Understanding the Perpetual Ecosystem Basis Trading Protocol Lemma: How to Achieve Arbitrage in Perpetual Contracts?
Written by: angelilu
During last year's DeFi Summer, the success of the AMM mechanism showcased the scalability of on-chain finance, leading to changes in the previously centralized perpetual contract market landscape. Decentralized perpetual contract platforms began to emerge, but due to issues such as performance and depth, there were not many users and funds on these platforms. However, with the launch of various Layer 2 solutions this year, decentralized derivatives platforms have rapidly developed by overcoming performance issues, with new projects emerging continuously and leading projects developing their own ecosystems.
In February of this year, the decentralized perpetual contract trading platform Perpetual Protocol achieved a daily trading volume exceeding $100 million, leveraging the relatively fast and low-cost sidechain xDai. In the new V2 version, Perpetual will launch on the Ethereum Layer 2 network Arbitrum and will utilize the liquidity of Uniswap V3.

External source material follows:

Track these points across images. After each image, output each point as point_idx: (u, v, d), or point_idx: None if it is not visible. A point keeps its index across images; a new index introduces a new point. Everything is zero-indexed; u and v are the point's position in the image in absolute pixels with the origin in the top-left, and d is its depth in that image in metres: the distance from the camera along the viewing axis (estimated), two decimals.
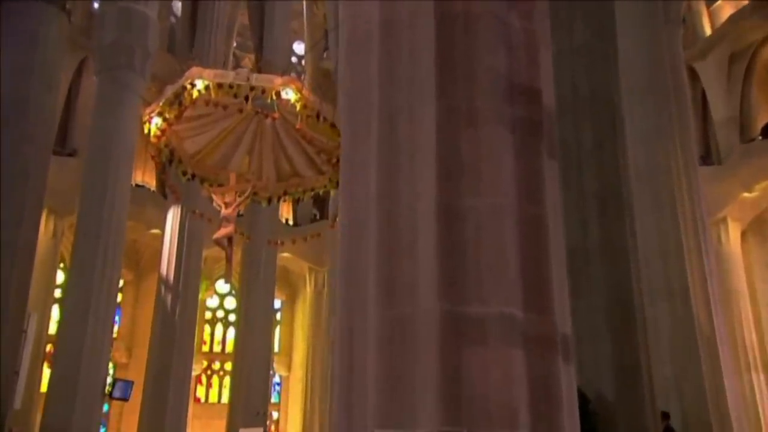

Meanwhile, Perpetual's ecosystem is also developing, with the basis trading protocol Lemma Finance being one of the first to receive funding from the Perpetual ecosystem fund, providing a platform for automated arbitrage using perpetual contracts in the decentralized market.
What is Lemma Finance
In traditional finance, basis refers to the difference between the spot price and the futures price. By applying the concept of basis, investors can hedge against price changes in the spot market by simultaneously engaging in equal but opposite buy and sell activities in the spot and futures markets for the same category of goods.
Perpetual contracts are a unique type of derivative trading in cryptocurrency, and the funding rate is a specific model within perpetual contracts, referring to the periodic payments made to long or short traders based on the difference between the perpetual contract market and the spot price. In perpetual futures contracts, when there are more long traders for a certain asset, it drives up the futures price, causing the perpetual futures contract price to be higher than the spot price. At this point, the basis is negative, and the funding rate is positive. To balance supply and demand, long traders must pay fees to short traders (suppressing long positions and incentivizing short positions), and vice versa.
Some professional traders utilize the funding rate model to earn profits while hedging certain risks, but this operation requires a level of expertise and has certain thresholds. Therefore, Lemma combines the funding rate arbitrage model using smart contracts, allowing users to simply deposit funds into Lemma, which will automatically execute trades to achieve arbitrage.
Lemma's Strategy
Lemma currently integrates with the decentralized derivatives trading platform Perpetual, supporting ETH as the asset type. According to its official documentation, after users deposit ETH into the platform, Lemma first checks the current funding rate situation on the decentralized derivatives exchange and then selects the corresponding hedging profit method.
For example, in the current situation, the funding rate for Perpetual's ETH contract has remained negative for some time, indicating that the amount of short positions exceeds that of long positions, which means it is in a "short pays long" situation. In this case, Lemma will first sell all the Ethereum deposited by the user and convert it into USDC. Then, it will buy a long position on Perpetual equivalent to the amount of Ethereum the user deposited. This way, the overall Ethereum holdings of the platform will match the user's deposit, while also earning additional funding income from the "short pays long" situation. Lemma will also reinvest the received funding fees to buy more Ethereum long contracts, providing users with more returns.
When the funding rate is positive, meaning the platform is in a "long pays short" situation, Lemma will deposit half of the user's Ethereum assets into the Perpetual platform to open a short position, thereby hedging the price fluctuation risk of the remaining half of the assets in the platform. This portion of the short position will regularly receive funding income from "long pays short."
Of course, in practice, Lemma's strategy may be much more complex, influenced by factors such as gas costs, slippage, and market conditions. In simple terms, when the funding rate of the contract platform chosen by Lemma is negative, the platform will convert the user's deposited Ethereum spot into an equivalent long position to earn additional funding fee income. When the funding rate is positive, the platform will hedge the price fluctuation risk of the short position using the spot while earning the funding fee from the short position.
Conclusion
Lemma Finance is currently in the testing phase, and during testing, it has reached its funding limit. The team indicates that the protocol may also face various risks such as negative funding rates, slippage, and other fees. The protocol operates through smart contracts deployed on the Ethereum blockchain, and future upgrades and modifications will increasingly be managed in a community-driven manner. Lemma's official documentation states that it will integrate more exchanges, and Perpetual has announced that Lemma will soon be deployed on the Arbitrum mainnet, possibly related to the upcoming launch of Perpetual V2 on Arbitrum.